Forum Moderators: phranque
I had heard their was some type of Meta tag available that would tell the browser to always download a fresh copy of the page, but someone said browsers ignored this tag.
In short, is there any code, meta tag, etc. that I can place on a normal HTML page so that the browser will always dowload a current copy instead of displaying the cache copy?
Fortune Hunter
As far as I know if you use a standard meta refresh you shouldn't have any problems with caching with any decent browser.
standard meta refresh:
<meta http-equiv="refresh" content="600">
Andrew
[edited by: rogerd at 2:40 am (utc) on July 13, 2006]
[edit reason]
[1][edit reason] No links/URLs, please. [/edit] [/edit][/1]

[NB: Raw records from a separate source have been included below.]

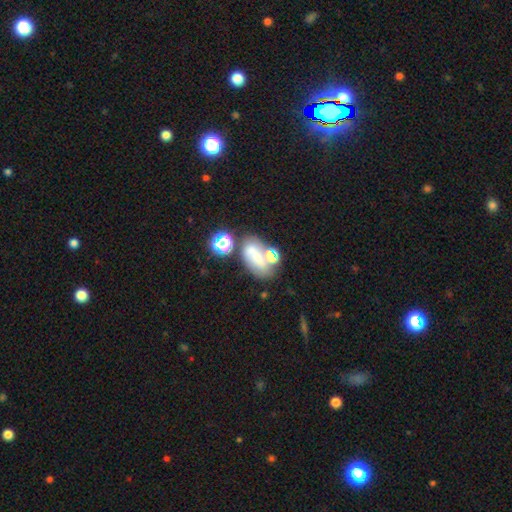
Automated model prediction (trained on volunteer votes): smooth 49%, featured or disk 29%, star or artifact 21%. Down the decision tree: merging — none (38%).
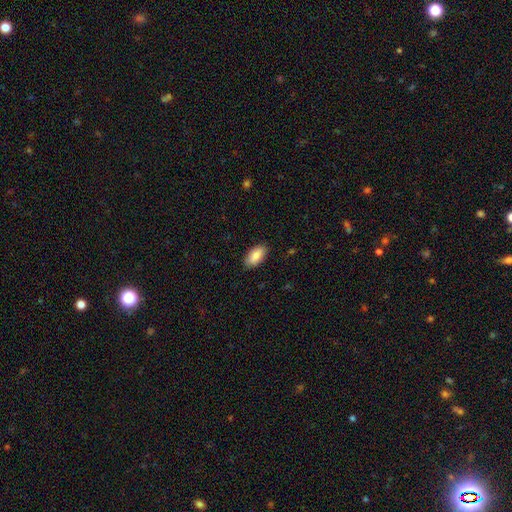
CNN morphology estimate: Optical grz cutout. It shows a smooth galaxy with no disk features (86%) that is in between round and cigar-shaped (94%). Merging: none (87%).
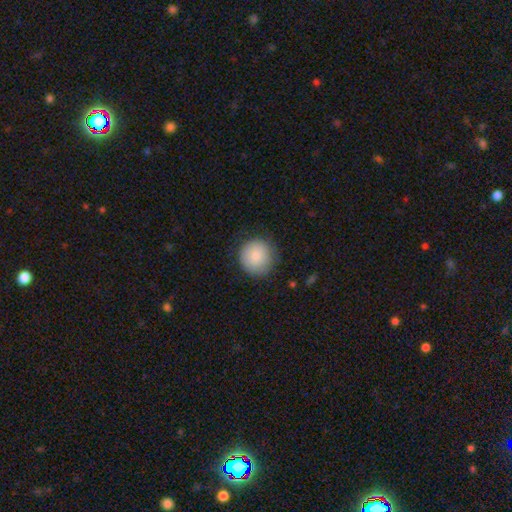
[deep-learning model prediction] This is clearly a smooth galaxy (85%). How rounded: clearly round (94%). Merging: clearly none (83%).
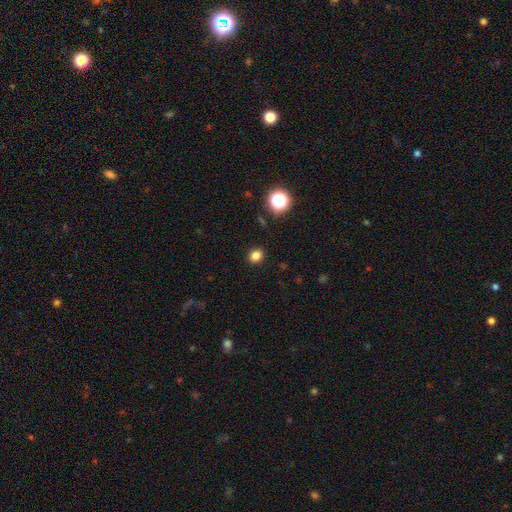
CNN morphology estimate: Smooth or featured? smooth (81%)
How rounded? round (69%)
Merging? none (91%)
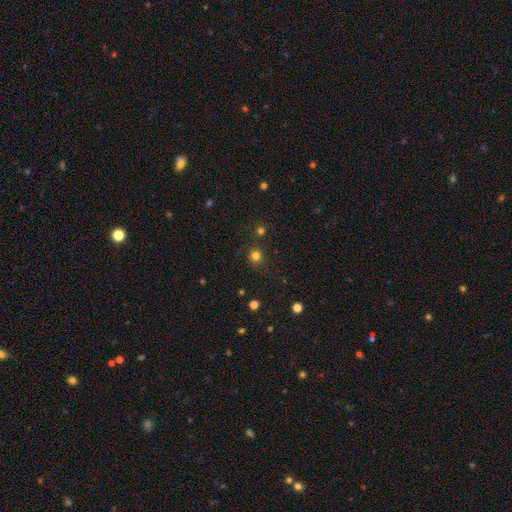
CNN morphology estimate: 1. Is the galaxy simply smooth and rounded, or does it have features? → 77% smooth, 18% star or artifact, 5% featured or disk.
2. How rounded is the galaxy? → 93% round, 6% in between, 1% cigar-shaped.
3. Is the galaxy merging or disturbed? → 87% none, 8% minor disturbance, 3% major disturbance, 3% merger.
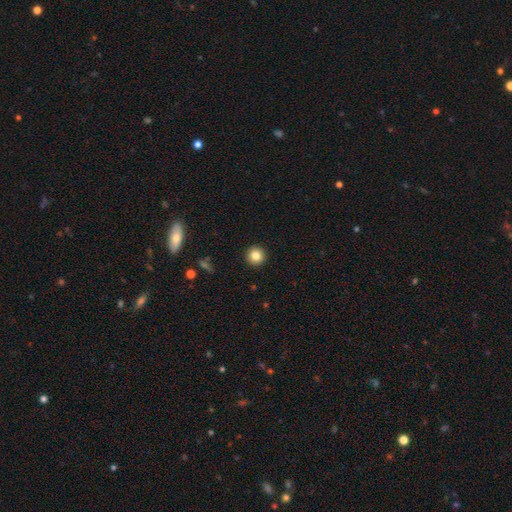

<meta http-equiv="cache-control" content="no-cache">
However, whilst this might work for the page itself, it would have no effect on linked files such as images or iframes. Iframes could use their own meta tags but images would require http headers to be used (I think).
Kaled.
Meta tags are easy to use, but aren’t very effective. That’s because they’re only honored by a few browser caches (which actually read the HTML), not proxy caches (which almost never read the HTML in the document).
Also check out the Cacheability Engine [mnot.net] linked from the same site:
To help you understand how Web Caches will treat a Web page, the Cacheability Engine will look at a URL (and optionally any images or objects associated with it), giving both specific cache-related data about it, and a general commentary on how cacheable the object is.